Iqbaal menatap datar Ari yang kini tersenyum miring meremehkan dirinya. Iqbaal menghela napas ketika Ari maju mendekat padanya.

"Dateng lo? Gue pikir lo nggak bakal dateng. Secara, lo kan cuma anak kecil yang songongnya selangit," ucap Ari. Senyum remehnya masih ia perlihatkan dihadapan Iqbaal.

"Gue nggak pernah takut sama siapapun, termasuk orang tua kayak lo. Bagi gue, lo itu nggak lebih dari sampah masyarakat yang hadir dikisah gue sama (namakamu)." Iqbaal membalas dengan suara penuh penekanan. Tatapan tajamnya terus tertuju pada kedua mata Ari yang begitu meremehkan dirinya. Menatapnya sebagai seseorang yang lemah.

Ari tertawa kecil mendengar perkataan Iqbaal dan hinaan Iqbaal padanya. Ia mengangguk, lalu berkacak pinggang. "Siapapun yang menang di balapan kali ini, dia yang berhak dapetin (namakamu) dan yang kalah harus ngejauhin dia."

"Sebenarnya gue nggak terima lo jadiin (namakamu) bahan taruhan kita disini. Dia nggak serendah yang lo liat. Tapi, gue pasti nggak akan kalah dari lo, dan lo siap-siap buat ngejauhin (namakamu)!" ucap Iqbaal tegas. Tatapannya semakin menajam dan tangannya menggenggam helm lebih kuat dari sebelumnya. Ada rasa marah yang muncul ketika ia ingat bahwa jaminan balapan kali ini adalah (namakamu).

"Nggak usah banyak ngomong lo. Kita buktiin aja sekarang, siapa yang menang... dan siapa yang kalah!!" Ari menunjuk Iqbaal dengan keras dan kemudian berbalik menuju motornya. Bersiap-siap untuk memulai balapan kali ini.

Iqbaal menghela napas. Ia mencoba meredam emosinya dengan susah payah. Dengan gerakan kasar, ia mengenakan helm yang sejak tadi ia genggam. Iqbaal merogoh saku celana sekolahnya untuk meraih ponsel dan menyalakan kamera.

Iqbaal menyerahkan ponselnya pada Bastian. "Lo rekam gue."

Aldi menautkan alisnya. "Buat apaan?" tanyanya pada Iqbaal yang kini tengah menstarter motornya.

"Gue punya sesuatu buat (namakamu) setelah balapan ini.
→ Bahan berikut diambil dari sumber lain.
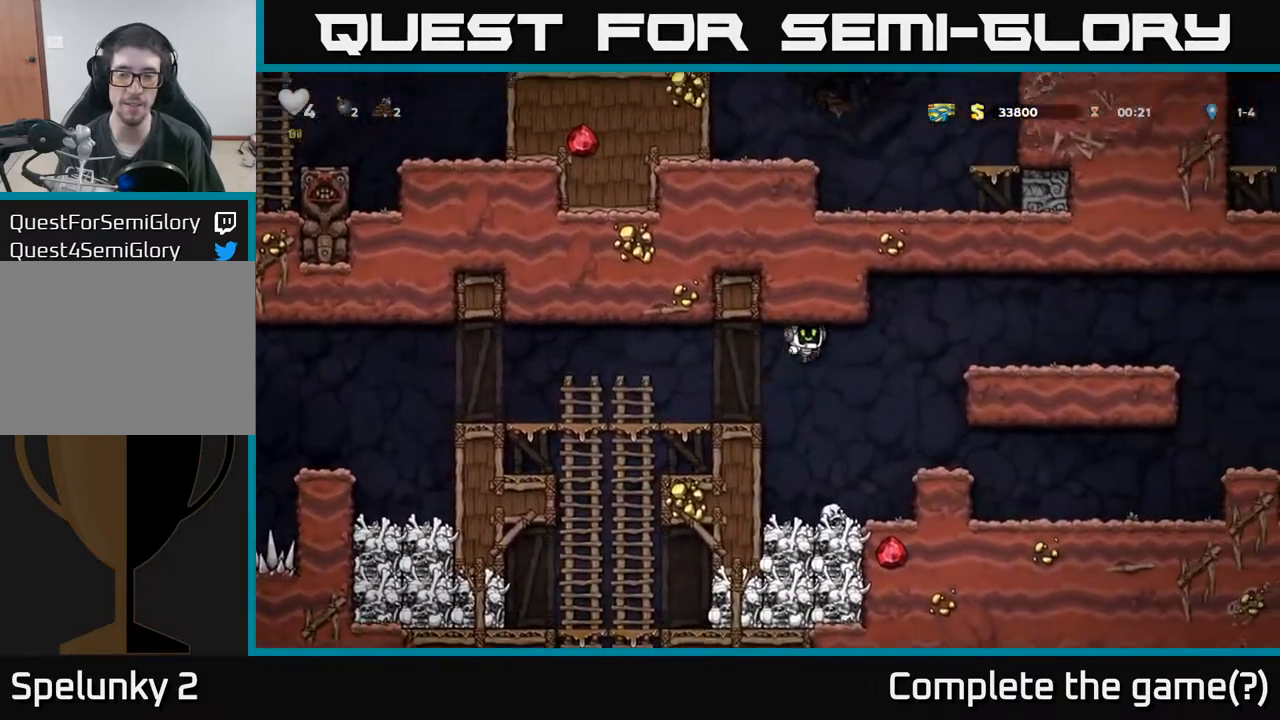
{"buttons": [], "left_stick": "center", "events": []}
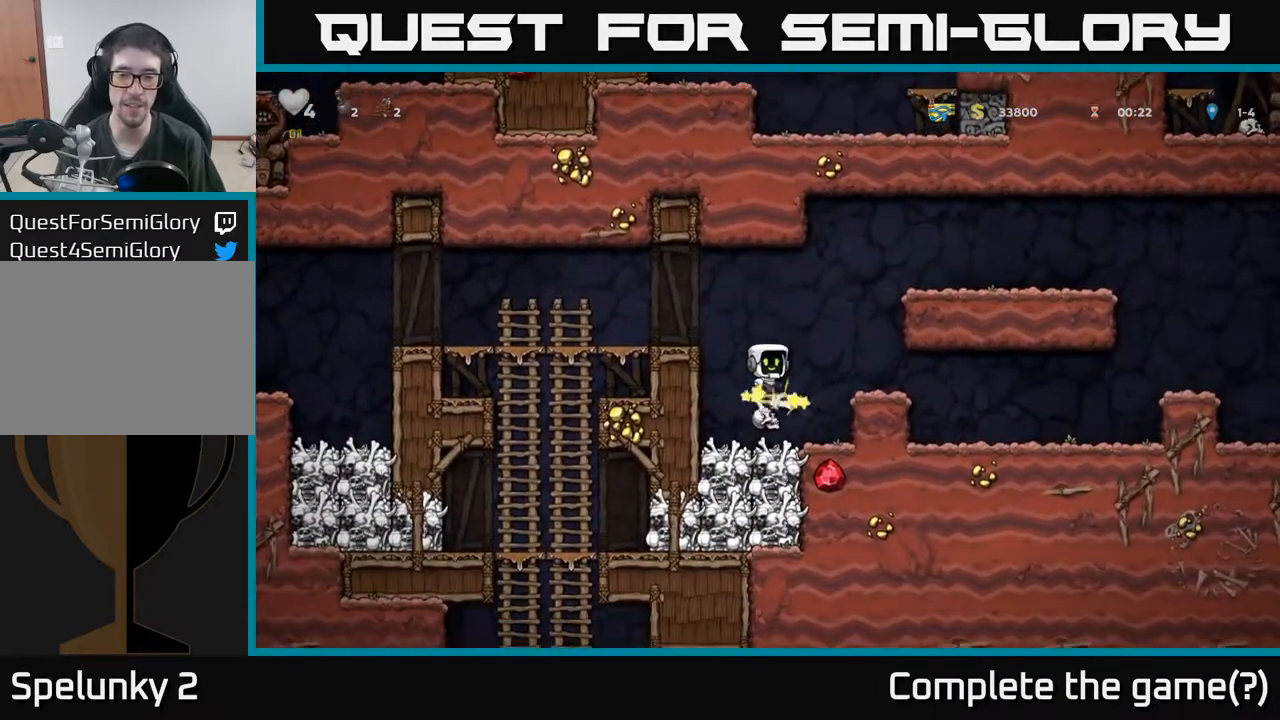
{"buttons": [], "left_stick": "center", "events": []}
Tugas lo berdua cuma rekamin gue selama balapan doang," jawab Iqbaal.

Bastian menepuk pundak Iqbaal memberikan semangat. "Semangat bro! Gue yakin lo pasti menang."

"Hati-hati." Aldi menimpali.

Iqbaal mengangguk dan tersenyum pada kedua sahabatnya sebelum mendekat pada posisi yang sudah ditentukan Ari.

"Perasaan gue nggak enak deh, Bas. Si Ari kan sering curang," bisik Aldi cemas.

Bastian menghela napas, merangkul Aldi dan mengambil alih ponsel Iqbaal. "Lo tenang aja, Al. Iqbaal itu jago, apalagi kalo udah nyangkut (namakamu). Beh, nggak usah diraguin lagi dah!" ucap Bastian yakin.

Iqbaal menghentikan motornya di samping Ari dengan jarak cukup lebar. Tatapannya begitu sinis pada Ari yang memperlihatkan senyum miring di balik helmnya. Iqbaal menarik gas motornya lebih keras. Memancing Ari untuk kembali bersiap memulai balapan.

Ari memberikan isyarat melalui kedua matanya dan tarikan gas yang semakin meraung-raung membuat kebisingan di siang hari.

Dan Iqbaal mengerti isyarat yang diberikan Ari. Ia menarik gas bersamaan dengan Ari dan kembali menarik gasnya lebih keras. Pikirannya kini terfokus pada satu hal. Memenangkan balapan kali ini yang berarti juga memenangkan (namakamu).

Pumpkin punya gue dan selamanya punya gue. Apapun yang terjadi, gue nggak akan biarin Ari menang dan berani deketin Pumpkin. Iqbaal membatin disertai lirikan sinis pada Ari yang kini sejajar dengannya.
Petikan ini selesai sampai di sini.